EXERCISE PROMPT: Find all lines below containing the string "curve" and return them.

EXERCISE DATA:
|---|

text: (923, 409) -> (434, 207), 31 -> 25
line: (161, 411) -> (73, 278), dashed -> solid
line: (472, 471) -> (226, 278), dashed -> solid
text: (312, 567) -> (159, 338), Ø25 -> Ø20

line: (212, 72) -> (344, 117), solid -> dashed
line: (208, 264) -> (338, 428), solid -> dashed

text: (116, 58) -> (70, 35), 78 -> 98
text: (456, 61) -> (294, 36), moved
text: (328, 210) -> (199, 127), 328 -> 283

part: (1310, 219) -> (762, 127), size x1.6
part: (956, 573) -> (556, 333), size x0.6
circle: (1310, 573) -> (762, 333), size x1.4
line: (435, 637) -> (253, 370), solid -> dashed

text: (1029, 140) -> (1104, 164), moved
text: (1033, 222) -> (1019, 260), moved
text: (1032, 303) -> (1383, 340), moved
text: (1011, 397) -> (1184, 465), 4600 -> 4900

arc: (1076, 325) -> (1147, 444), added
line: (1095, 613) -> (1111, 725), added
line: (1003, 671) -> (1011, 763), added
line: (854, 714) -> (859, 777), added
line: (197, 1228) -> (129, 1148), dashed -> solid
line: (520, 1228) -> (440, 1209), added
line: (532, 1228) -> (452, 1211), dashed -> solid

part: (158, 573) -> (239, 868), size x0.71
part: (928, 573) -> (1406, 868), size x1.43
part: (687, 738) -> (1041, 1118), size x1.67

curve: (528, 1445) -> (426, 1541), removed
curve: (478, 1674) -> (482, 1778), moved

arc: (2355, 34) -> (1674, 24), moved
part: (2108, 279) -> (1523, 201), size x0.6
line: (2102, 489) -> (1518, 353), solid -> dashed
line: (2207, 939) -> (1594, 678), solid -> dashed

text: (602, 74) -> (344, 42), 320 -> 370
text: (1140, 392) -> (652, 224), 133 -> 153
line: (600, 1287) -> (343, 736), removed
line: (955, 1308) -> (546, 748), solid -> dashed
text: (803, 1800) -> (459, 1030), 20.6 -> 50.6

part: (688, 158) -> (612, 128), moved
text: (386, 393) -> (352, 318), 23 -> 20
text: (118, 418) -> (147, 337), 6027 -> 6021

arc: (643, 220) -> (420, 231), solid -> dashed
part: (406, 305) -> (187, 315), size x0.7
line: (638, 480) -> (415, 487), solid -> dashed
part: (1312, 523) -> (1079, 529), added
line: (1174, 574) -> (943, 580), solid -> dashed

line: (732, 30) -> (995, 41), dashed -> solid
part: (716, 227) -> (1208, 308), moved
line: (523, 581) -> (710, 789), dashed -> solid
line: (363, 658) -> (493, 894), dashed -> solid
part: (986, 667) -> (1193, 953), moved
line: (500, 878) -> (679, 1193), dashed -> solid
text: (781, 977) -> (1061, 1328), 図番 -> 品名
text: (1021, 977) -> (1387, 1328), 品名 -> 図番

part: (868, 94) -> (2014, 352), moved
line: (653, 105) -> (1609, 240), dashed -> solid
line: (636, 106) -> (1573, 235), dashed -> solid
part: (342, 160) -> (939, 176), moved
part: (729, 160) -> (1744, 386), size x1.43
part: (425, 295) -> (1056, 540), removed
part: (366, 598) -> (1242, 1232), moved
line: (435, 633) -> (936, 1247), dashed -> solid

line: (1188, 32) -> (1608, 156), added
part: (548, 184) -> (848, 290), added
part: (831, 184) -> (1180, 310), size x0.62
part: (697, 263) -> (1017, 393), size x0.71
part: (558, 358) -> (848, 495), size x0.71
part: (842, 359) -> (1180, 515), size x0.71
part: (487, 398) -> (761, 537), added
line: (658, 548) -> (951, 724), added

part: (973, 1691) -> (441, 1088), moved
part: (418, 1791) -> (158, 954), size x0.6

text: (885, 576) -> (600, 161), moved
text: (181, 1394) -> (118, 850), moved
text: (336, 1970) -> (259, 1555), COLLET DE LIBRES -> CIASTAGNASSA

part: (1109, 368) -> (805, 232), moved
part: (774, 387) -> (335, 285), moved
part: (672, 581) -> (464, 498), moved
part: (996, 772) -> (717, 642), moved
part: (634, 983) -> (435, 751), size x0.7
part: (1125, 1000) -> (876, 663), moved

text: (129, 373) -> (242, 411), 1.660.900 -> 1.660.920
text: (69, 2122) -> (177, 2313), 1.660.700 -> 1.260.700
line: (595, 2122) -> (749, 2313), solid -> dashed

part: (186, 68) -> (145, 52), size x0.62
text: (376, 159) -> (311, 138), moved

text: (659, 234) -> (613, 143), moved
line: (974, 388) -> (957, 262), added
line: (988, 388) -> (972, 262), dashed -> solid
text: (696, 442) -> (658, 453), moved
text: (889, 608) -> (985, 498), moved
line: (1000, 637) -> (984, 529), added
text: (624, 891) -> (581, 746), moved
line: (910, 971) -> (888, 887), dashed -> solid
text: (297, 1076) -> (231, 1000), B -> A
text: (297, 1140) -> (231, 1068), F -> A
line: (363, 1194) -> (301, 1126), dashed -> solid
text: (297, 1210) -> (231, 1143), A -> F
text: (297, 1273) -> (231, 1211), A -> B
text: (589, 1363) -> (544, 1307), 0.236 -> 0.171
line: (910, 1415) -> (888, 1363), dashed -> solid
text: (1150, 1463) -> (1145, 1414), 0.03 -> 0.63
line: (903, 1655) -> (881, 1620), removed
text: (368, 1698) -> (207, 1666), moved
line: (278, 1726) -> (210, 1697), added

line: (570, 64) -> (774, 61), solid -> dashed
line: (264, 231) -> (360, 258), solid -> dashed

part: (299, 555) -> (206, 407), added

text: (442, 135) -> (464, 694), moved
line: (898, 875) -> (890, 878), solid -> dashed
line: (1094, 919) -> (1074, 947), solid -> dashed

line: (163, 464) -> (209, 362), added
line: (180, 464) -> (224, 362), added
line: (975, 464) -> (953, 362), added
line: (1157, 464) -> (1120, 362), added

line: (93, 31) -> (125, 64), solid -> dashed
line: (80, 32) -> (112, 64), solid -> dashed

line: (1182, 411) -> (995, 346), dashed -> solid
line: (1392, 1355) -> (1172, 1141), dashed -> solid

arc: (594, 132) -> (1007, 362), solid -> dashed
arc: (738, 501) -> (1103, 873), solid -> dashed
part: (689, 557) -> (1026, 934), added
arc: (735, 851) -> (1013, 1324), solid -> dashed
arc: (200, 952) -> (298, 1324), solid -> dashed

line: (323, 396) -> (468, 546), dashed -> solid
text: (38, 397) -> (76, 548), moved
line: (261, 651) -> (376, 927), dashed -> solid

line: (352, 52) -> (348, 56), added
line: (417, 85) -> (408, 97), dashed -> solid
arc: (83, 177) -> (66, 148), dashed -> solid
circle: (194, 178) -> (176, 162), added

|---|

RESULT FOR THIS TASK:
curve: (528, 1445) -> (426, 1541), removed
curve: (478, 1674) -> (482, 1778), moved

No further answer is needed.